Elon Musk recently joined the time honoured tradition of launching things into space, and he became the first person to send a car, the ‘SpaceX Falcon Heavy rocket’ out there.

Sixty years ago, the Vanguard 1 satellite was launched into space – and it’s still up there – making it the oldest human object in space.

It was launched into space on 17 March 1958, and has stayed 600km above the Earth even after its batteries died.

Named ‘Project Vanguard’, the US project was put together as a response to Russia’s launch of Sputnik 1 on 4 October 1957.

It looks like a small aluminium sphere with six antennas. Soviet leader Nikita Krushchev infamously referred to it as the “grapefruit satellite” for its small size.

Dr John P. Hagen, director of Project Vanguard(Keystone/Hulton Archive/Getty Images)

There were other, earlier satellites sent to space, like the Sputnik 1 in 1957, and the Explorer 1, the first US satellite, but both have since re-entered the atmosphere and burned up.
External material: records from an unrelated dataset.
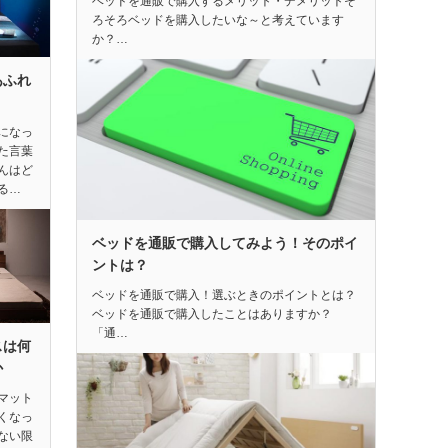
ベッドを通販で購入するメリット・デメリットそ
ろそろベッドを購入したいな～と考えています
か？…
あふれ
になっ
た言葉
んはど
る…
ベッドを通販で購入してみよう！そのポイ
ントは？
ベッドを通販で購入！選ぶときのポイントとは？
ベッドを通販で購入したことはありますか？
「通…
スは何
か
マット
くなっ
ない限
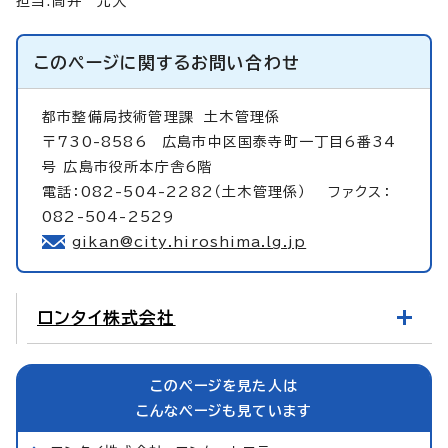
担当:筒井 允大
このページに関する
お問い合わせ
都市整備局技術管理課
土木管理係
〒730-8586 広島市中区国泰寺町一丁目6番34
号 広島市役所本庁舎6階
電話：082-504-2282（土木管理係） ファクス：
082-504-2529
gikan@city.hiroshima.lg.jp
ロンタイ株式会社
このページを見た人は
こんなページも見ています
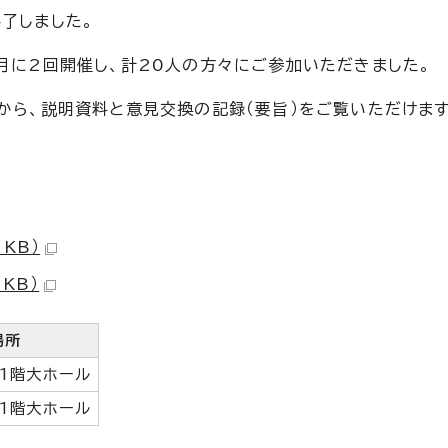
了しました。
月に2回開催し、計20人の方々にご参加いただきました。
から、説明資料と意見交換の記録（要旨）をご覧いただけます
 KB）
KB）
場所
1階大ホール
1階大ホール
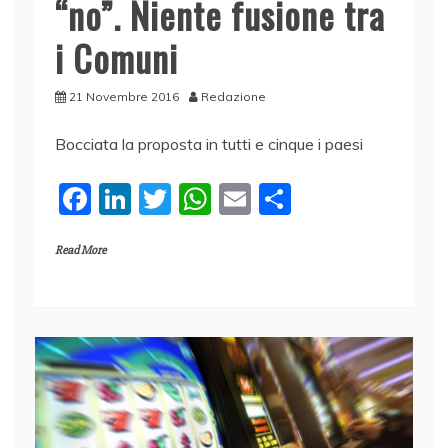
“no”. Niente fusione tra
i Comuni
21 Novembre 2016
Redazione
Bocciata la proposta in tutti e cinque i paesi
F
Li
T
W
E
C
a
n
w
h
m
o
Read More
c
k
itt
at
ai
n
e
e
er
s
l
di
b
dI
A
vi
o
n
p
di
o
p
k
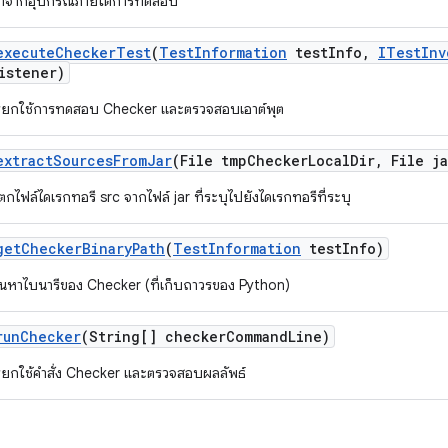
าจากอุปกรณ์ภายใต้การทดสอบ
execute
Checker
Test
(
Test
Information
test
Info
,
ITest
Inv
istener)
รียกใช้การทดสอบ Checker และตรวจสอบเอาต์พุต
extract
Sources
From
Jar
(File tmp
Checker
Local
Dir
,
File ja
ตกไฟล์ไดเรกทอรี src จากไฟล์ jar ที่ระบุไปยังไดเรกทอรีที่ระบุ
get
Checker
Binary
Path
(
Test
Information
test
Info)
้นหาไบนารีของ Checker (ที่เก็บถาวรของ Python)
run
Checker
(String[] checker
Command
Line)
รียกใช้คำสั่ง Checker และตรวจสอบผลลัพธ์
Vanguard 1 was the first satellite to have solar electric power.

Though it doesn’t transmit information from space and is considered to be junk, it hasn’t collided with other satellites because its orbit is higher than many of its contemporaries.

Elon Musks’s SpaceX Company intends to lead the charge of utilising space and is planning to launch a network of more than 7,500 satellites to deliver broadband internet.